The 2015–17 session begins on Monday, January 12 and will provide at least as much or more intrigue as any session in recent memory. A laser-like focus on funding education will keep schools in the spotlight all session long. Here are five key issues for principals to keep an eye on through session.

  1. McCleary Decision – The 2014 session was declared a “get ready year” before the Supreme Court’s decision hit in 2015. However, the budget challenge may be worse than it was a year ago. The Office of Fiscal Management (OFM) estimates about a $1 billion gap between projected revenue and spending needs. Governor Inslee has proposed an additional $1.3 billion for K–12 education, with $750 million for MSOC (materials, supplies, and operating costs) and $596 million for educator compensation. Reducing class sizes to 17 for kindergarten through third grade and implementing full-day kindergarten statewide in 2016–17 have general support in the House and Senate leadership too. Expect those four items to be funded at the end of the session. However, OSPI Superintendent Randy Dorn believes that $4.5 billion is the minimum level of new funding required under the McCleary decision. Professional development could also be a part of the package but doesn’t have the same level of support as the previously mentioned topics. Recent surveying by the The Elway Poll reports that an improving economic outlook and the Supreme Court mandate have moved education to the top of the list of issues voters expect the Legislature to focus on.
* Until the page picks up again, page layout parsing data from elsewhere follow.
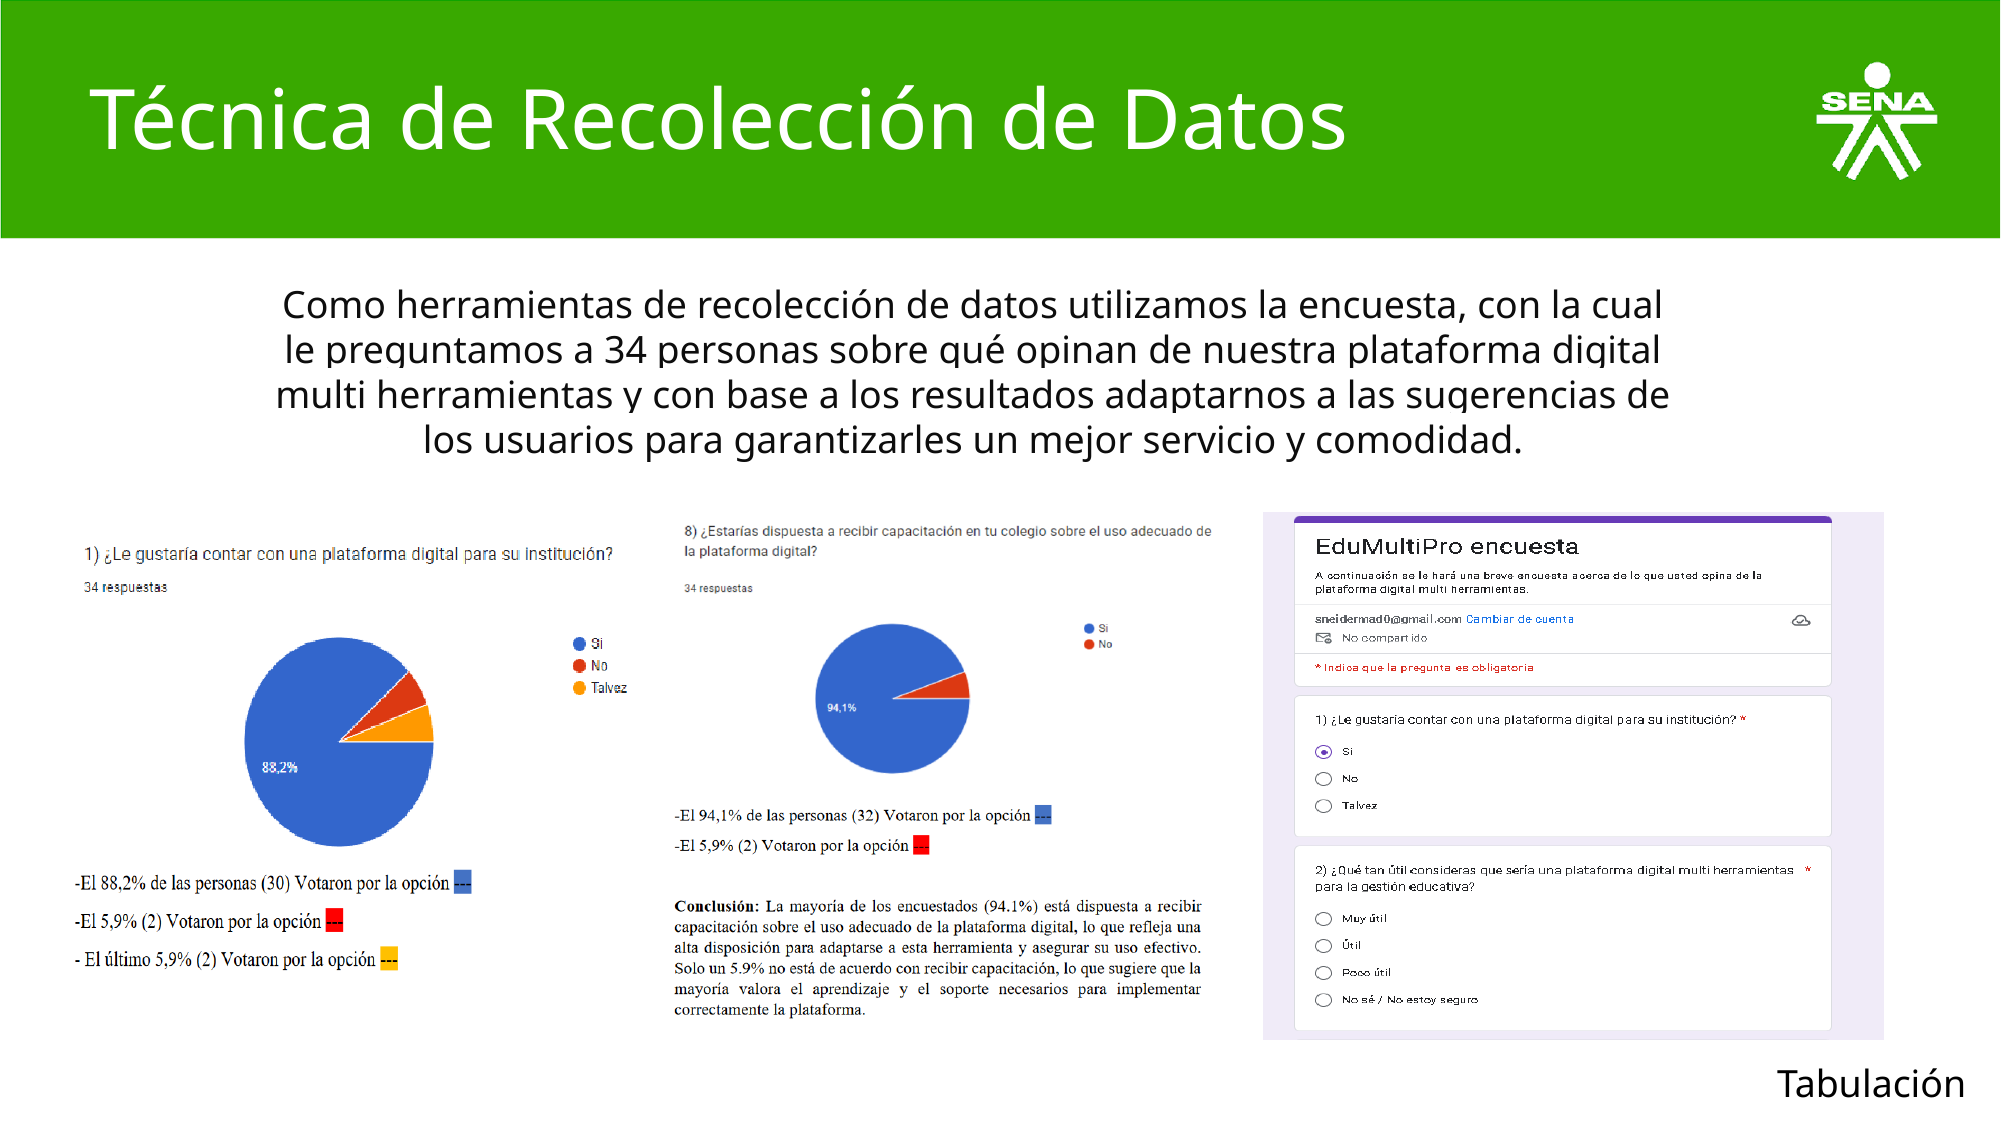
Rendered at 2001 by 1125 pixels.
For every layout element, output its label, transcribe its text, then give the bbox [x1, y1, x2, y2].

text_box Como herramientas de recolección de datos utilizamos la encuesta, con la cual le preguntamos a 34 personas sobre qué opinan de nuestra plataforma digital multi herramientas y con base a los resultados adaptarnos a las sugerencias de los usuarios para garantizarles un mejor servicio y comodidad. [248, 265, 1699, 656]
title Técnica de Recolección de Datos [74, 54, 1758, 192]
text_box Tabulación [1713, 1045, 2000, 1125]
picture [0, 0, 2001, 1125]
  2. I-1351 – Without either significant increases in funding (taxes) or cuts to other programs in state government, I–1351 will not be fully implemented this year. The Legislature doesn’t appear to have the will to raise taxes to fully fund the class size reduction initiative, nor does it appear to have the two-thirds majority to change or set aside the initiative aside. Governor Inslee did not fund the initiative in his proposed budget. One idea being discussed is to send it back to voters with a funding source attached.

  3. Balancing the Budget – The challenge the Legislature faces is explained by two recent articles. In an op-ed piece in the Seattle Times, AWSP Touch of Leadership recipient Senator Christine Rolfes (D-Bainbridge Island) explains the plan for funding “… will likely be varied and include using existing revenue, making further cuts, adding revenue and closing tax loopholes.” On the other hand, Senator Andy Hill (R-Kirkland) was quoted in the Spokesman Review and said, ”any claim the state budget faces a deficit is a myth because revenue will be about $3 billion higher for the next two-year budget cycle than the current one.” Both sides have not yet agreed on the need for additional revenue, so don’t be surprised if the 105-day session is followed by at least one special session to balance the budget.

  4. Tax Reform – Virtually all elected officials will say Washington state has an unfair, antiquated, and inefficient revenue and tax system. State revenue collections do not keep pace with the growth of of our economy and with increasing demands on services. They also place a disproportionately higher burden on low-and middle-income families. Representative Reuven Carlyle (D-Seattle), chair of the House Finance Committee, calls for a serious conversation about the “morally bankrupt tax system” and has proposed some changes that could be implemented sooner rather than later. They include: the B&O tax system, revamping business tax credits, exploring income or capital gains taxes, or looking at increasing property taxes. Again, the Elway Poll released this week found 71 percent favored a cap-and-trade tax plan putting a pollution fee on emitters of greenhouse gases linked to global warming; Inslee is proposing this to raise funds for K–12 schools and transportation projects. Another 77 percent favored a cigarette tax increase of 50 cents per pack. However, with the House majority being Democrats and the Senate controlled by Republicans, don’t expect any major changes during the 2015 session. For a more comprehensive review of the issue, John Stage has written a thoughtful article earlier this week.

  5. Delinking Testing from Graduation – OSPI will introduce legislation to eliminate the graduation requirements associated with the state assessment program. The saving of $29 million would be re-purposed to provide a comprehensive dropout prevention program. We’ve blogged about AWSP’s thoughts on delinking in a blog post titled, “To Link or Not To Link, That is the Question.” Several education associations, like WASA and WSSDA, are currently studying the topic and have members on both sides of the issue.